Reading 1 - Leviticus 19:18
"'Do not seek revenge or bear a grudge against one of your people, but love your neighbor as yourself. I am the LORD" (Lev 19:18).
In answer to the question, "What must I do to inherit eternal life?" (Luk 10:25), Jesus cites this verse: "Love your neighbor as yourself" (Luk 10:27). When this answer elicits the follow-up question, "And who is my neighbor?" (v 29), Jesus responds by telling the parable of the good Samaritan (Luk 10:30-37). In his parable Jesus makes it very plain that "neighbor" must not be restricted to 'fellow believer', but that it includes especially those with whom we feel we have little in common -- even those whom the most "upright" Jews despised -- the Samaritans!
In taking this broadly inclusive point of view, Jesus is only following the context of the Lev 19:18 citation: in Lev 19:33,34 it is clear that "neighbor" includes the "alien" -- that is, the Gentile: "Love him as yourself, for you were aliens in Egypt."
The final reminder in this verse, "I am the LORD", has a two-fold significance here: (1) "I, the LORD your God, am holy" (v 2) -- therefore you must be holy also; and (2) "I am the LORD"... who loved YOU when you, in Egypt, were no better than "aliens" to ME (v 34): you were worshipers of idols, and ignorant of My Name and promises; yet nevertheless I still loved you!
Reading 2 - Psa 119:83
"Though I am like a wineskin in the smoke, I do not forget your decrees" (Psa 119:83).
This refers to a dried, cracked wineskin, blackened with the smoke of affliction and suffering: compare Lam 4:8: "Their skin has shriveled on their bones; it has become as dry as a stick." Skins filled with wine were hung at the tops of tents, where it was smoky and hot, so that the wine might mature.
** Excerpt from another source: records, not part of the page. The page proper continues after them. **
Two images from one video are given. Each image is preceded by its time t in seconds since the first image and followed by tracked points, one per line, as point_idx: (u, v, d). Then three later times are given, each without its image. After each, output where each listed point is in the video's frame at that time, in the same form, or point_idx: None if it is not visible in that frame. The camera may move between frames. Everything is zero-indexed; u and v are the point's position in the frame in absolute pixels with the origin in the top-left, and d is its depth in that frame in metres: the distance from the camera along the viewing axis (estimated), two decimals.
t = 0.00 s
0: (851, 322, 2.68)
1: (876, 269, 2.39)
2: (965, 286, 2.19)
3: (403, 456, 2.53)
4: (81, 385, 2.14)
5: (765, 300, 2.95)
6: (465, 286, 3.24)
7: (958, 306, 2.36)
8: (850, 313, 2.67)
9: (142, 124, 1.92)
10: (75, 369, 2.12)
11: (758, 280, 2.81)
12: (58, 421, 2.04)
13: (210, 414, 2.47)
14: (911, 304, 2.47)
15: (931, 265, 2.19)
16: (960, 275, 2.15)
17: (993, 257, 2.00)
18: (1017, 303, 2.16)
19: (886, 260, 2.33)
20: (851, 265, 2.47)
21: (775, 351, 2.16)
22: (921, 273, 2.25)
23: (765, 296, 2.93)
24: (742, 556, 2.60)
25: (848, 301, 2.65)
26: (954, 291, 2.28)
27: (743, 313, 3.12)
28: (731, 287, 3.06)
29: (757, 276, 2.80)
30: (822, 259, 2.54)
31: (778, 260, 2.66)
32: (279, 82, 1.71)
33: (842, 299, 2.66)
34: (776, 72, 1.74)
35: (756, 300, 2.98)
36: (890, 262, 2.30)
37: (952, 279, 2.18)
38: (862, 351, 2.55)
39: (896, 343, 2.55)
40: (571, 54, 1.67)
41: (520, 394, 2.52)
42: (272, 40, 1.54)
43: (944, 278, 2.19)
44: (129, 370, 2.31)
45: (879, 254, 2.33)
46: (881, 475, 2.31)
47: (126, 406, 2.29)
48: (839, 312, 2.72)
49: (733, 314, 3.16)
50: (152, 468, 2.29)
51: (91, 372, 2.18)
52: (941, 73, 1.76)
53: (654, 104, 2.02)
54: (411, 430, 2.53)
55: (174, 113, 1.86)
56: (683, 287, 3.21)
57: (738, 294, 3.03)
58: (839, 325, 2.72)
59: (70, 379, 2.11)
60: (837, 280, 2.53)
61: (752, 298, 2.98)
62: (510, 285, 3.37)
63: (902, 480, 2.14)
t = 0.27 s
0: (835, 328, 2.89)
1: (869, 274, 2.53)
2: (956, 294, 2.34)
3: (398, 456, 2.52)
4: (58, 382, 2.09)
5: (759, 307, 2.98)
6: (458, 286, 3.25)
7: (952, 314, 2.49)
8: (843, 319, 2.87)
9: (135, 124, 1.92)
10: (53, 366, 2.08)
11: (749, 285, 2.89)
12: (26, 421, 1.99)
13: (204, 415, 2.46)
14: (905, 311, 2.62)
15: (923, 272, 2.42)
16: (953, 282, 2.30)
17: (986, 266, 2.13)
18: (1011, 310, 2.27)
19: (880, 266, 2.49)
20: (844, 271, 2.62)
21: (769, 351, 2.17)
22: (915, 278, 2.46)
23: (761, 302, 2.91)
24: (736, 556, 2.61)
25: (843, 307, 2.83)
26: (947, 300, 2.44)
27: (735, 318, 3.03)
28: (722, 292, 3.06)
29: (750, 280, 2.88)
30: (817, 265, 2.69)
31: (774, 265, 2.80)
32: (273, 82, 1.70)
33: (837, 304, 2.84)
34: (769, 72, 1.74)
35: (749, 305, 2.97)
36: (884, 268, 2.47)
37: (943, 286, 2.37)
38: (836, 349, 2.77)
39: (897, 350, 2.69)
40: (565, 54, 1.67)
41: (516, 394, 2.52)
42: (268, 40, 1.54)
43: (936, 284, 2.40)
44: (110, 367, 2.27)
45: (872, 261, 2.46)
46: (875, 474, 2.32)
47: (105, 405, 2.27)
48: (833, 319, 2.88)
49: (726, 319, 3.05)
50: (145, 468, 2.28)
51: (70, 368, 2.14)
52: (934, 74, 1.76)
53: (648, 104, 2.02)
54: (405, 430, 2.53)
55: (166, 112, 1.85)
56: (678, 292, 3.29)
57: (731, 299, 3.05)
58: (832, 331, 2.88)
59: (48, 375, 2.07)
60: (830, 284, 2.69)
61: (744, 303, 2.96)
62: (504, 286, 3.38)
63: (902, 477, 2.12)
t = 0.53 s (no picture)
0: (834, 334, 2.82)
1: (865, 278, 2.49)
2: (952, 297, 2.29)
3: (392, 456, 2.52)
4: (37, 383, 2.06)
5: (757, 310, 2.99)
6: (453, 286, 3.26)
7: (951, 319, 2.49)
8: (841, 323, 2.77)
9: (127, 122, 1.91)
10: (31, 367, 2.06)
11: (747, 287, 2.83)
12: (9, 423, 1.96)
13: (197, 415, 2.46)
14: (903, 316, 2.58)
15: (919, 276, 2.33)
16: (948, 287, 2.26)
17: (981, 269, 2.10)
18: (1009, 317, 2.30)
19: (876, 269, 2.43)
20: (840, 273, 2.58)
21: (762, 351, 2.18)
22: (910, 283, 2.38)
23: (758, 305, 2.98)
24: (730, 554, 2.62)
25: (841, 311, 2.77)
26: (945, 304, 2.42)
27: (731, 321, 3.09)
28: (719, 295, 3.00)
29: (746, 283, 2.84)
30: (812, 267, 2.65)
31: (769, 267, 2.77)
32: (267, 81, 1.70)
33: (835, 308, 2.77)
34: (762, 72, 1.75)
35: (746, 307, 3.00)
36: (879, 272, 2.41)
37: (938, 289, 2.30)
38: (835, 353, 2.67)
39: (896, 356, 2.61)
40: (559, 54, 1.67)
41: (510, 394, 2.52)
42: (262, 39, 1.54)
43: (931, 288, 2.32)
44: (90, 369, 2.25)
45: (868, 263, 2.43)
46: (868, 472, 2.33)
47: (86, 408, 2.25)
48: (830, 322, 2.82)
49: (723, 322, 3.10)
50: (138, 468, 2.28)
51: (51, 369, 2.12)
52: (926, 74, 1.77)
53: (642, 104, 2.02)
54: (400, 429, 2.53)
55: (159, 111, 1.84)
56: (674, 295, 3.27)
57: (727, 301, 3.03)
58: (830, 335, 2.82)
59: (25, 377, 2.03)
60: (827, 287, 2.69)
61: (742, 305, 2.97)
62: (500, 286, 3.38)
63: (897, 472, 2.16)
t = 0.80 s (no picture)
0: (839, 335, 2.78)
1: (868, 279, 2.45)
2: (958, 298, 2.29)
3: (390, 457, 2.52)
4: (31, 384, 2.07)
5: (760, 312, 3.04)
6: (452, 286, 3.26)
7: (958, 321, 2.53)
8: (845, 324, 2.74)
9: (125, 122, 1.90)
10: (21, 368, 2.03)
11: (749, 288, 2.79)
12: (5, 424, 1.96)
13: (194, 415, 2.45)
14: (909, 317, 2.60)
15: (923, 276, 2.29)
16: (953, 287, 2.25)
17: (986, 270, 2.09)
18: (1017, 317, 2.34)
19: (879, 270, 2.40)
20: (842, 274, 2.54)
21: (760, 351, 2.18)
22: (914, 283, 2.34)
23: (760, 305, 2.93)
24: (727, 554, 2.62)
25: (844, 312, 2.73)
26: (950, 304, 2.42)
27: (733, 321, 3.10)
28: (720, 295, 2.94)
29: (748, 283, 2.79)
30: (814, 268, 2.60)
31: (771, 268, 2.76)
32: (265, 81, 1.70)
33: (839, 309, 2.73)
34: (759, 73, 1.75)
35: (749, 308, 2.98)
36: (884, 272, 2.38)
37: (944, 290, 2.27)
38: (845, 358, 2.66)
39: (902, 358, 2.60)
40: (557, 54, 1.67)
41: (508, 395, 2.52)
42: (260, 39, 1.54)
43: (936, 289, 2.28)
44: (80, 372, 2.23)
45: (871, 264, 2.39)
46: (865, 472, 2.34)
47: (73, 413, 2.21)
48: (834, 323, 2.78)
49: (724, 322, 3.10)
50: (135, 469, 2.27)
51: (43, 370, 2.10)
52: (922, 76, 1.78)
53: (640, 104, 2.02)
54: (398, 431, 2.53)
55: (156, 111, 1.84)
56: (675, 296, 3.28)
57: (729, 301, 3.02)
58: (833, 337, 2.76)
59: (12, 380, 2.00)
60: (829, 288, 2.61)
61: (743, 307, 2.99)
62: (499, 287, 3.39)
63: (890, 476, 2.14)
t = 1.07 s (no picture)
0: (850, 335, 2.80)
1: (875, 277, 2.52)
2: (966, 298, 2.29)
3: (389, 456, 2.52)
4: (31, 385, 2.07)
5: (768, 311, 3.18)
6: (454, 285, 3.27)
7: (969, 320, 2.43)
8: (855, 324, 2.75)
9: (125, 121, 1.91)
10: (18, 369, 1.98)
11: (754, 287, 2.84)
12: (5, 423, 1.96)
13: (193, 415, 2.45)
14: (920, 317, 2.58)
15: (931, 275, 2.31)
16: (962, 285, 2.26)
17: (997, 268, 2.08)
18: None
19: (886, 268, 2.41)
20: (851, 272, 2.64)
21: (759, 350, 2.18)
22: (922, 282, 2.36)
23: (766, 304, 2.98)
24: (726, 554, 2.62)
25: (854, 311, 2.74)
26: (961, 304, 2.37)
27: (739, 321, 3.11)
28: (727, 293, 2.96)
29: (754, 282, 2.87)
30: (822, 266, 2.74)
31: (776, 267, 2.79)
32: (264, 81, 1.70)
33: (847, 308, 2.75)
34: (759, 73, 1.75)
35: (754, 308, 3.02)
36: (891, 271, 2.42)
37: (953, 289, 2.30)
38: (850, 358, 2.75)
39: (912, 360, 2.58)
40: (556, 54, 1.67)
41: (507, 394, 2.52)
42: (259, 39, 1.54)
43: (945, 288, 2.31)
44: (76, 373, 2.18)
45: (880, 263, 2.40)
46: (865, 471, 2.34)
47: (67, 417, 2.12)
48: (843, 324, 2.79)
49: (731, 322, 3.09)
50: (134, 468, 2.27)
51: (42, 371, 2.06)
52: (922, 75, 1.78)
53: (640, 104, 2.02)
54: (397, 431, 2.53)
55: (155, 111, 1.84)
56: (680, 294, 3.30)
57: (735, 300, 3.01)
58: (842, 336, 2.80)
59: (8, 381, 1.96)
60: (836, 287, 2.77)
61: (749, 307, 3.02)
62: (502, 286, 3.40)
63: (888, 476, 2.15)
This is a beautiful allegory: while the skin (the outward man) ages and grows less useful and more brittle and unsightly, the wine inside (the inner man!) matures and develops perfection of character.
In Christ's parable, constructed along similar lines, the skin symbolizes the "outer man" of the believer, which is but the receptacle for the "wine" of the teaching and spirit of God: "Neither do men pour new wine into old wineskins. If they do, the skins will burst, the wine will run out and the wineskins will be ruined. No, they pour new wine into new wineskins, and both are preserved" (Mat 9:17).
Reading 3 - Luk 2:1
"In those days Caesar Augustus issued a decree that a census should be taken of the entire Roman world" (Luk 2:1).
Luke is an inspired historian, who can therefore look into the heart of things and think on a grand scale. The story he presents is a fascinating interplay of Roman imperial authority and obscure Jewish compliance. But even the decrees of mighty Caesar are bent to the Divine purpose. Augustus, with all his armies and bureaucrats, is no more than a servant of God. For centuries the religion of freedom was destined to contend against the despotic power of a great empire, a totalitarian state which never hesitated to make the lowly masses subservient to its own will. (Such states have not gone out of style, and will not, as long as man is left to rule his own affairs. They have changed their names and ideologies, but not their essential characters.) Even in his birth the founder of the new religion was tossed to and fro at the whim of the emperor.
When he went to his death thirty-odd years later, it was again as a mere random piece of humanity, to be "processed" by the same state, one among many misfits and criminals impaled by Roman nails on Roman crosses.
The state had its purposes, but God had His. Each purpose was fulfilled, but how different they were! In ordering the enrollment, the state was seeking to achieve greater control over its subjects, and to lay the groundwork for taxation. God made use of these materialistic enterprises to fulfill the prophecy given by Micah, that His Son would be born in the little town of Bethlehem, thereby becoming governor and shepherd of Israel (Mic 5 :2).